(LISTED ENTRIES begins)
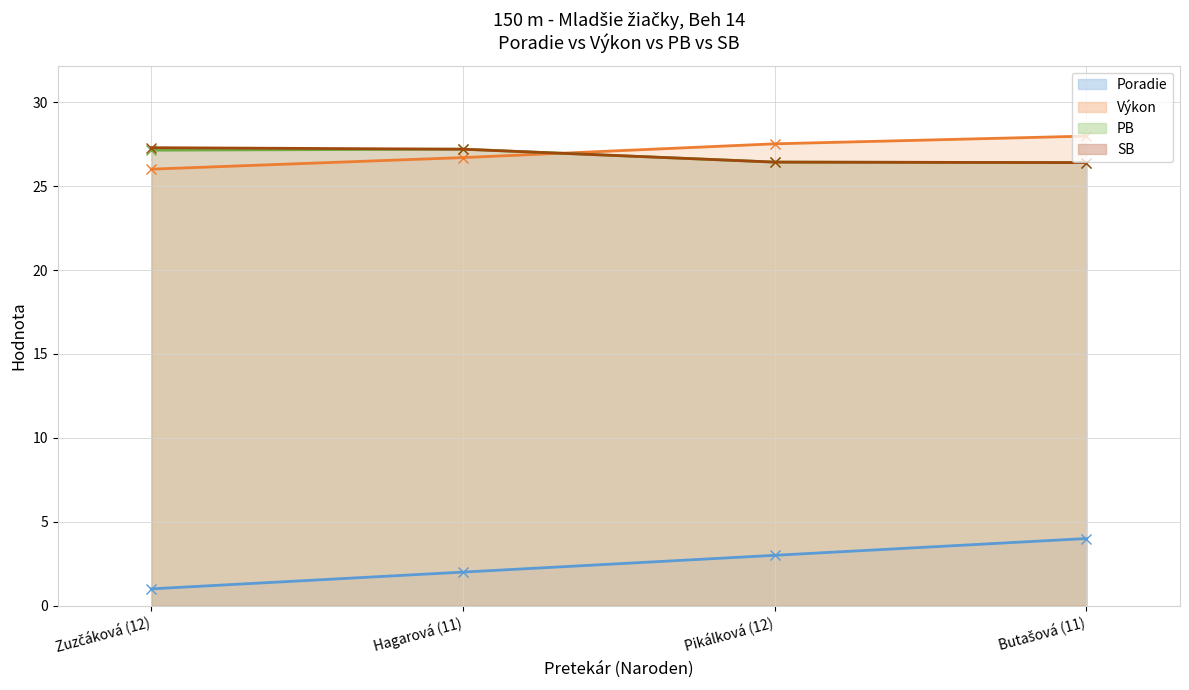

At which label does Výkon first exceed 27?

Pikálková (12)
(LISTED ENTRIES ends)
(LISTED ENTRIES begins)
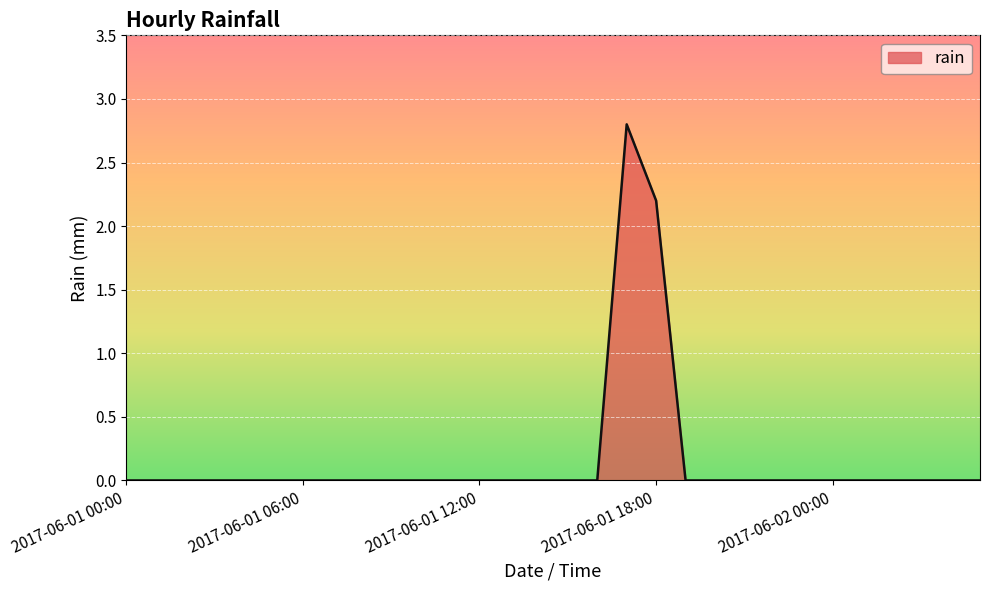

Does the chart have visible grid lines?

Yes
(LISTED ENTRIES ends)
(LISTED ENTRIES begins)
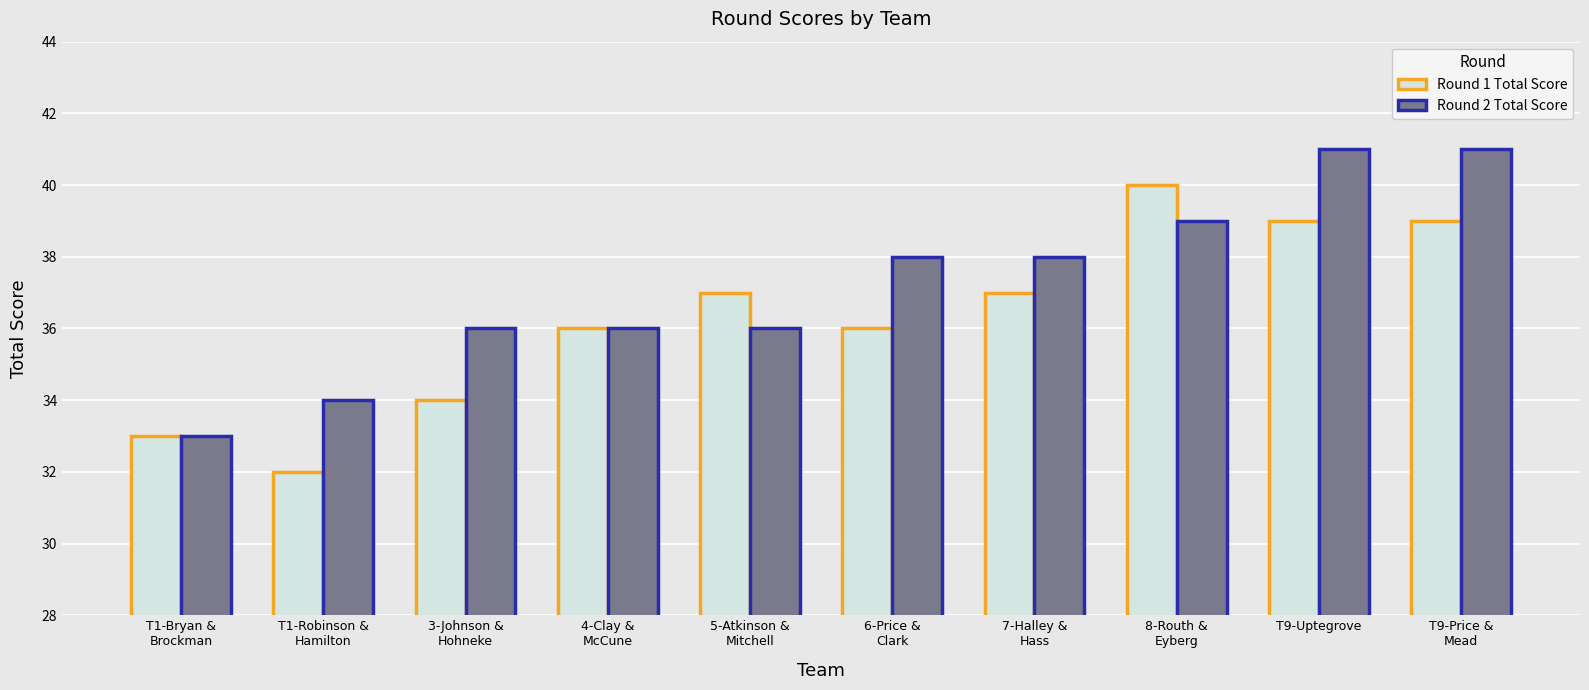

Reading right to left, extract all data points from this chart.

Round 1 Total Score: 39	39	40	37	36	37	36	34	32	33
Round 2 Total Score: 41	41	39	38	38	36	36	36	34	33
(LISTED ENTRIES ends)
** TASK GOAL **
Which lines in the items above contain the word "Total"? Copy each of them in full.

** YOUR RESPONSE **
Round 1 Total Score: 39	39	40	37	36	37	36	34	32	33
Round 2 Total Score: 41	41	39	38	38	36	36	36	34	33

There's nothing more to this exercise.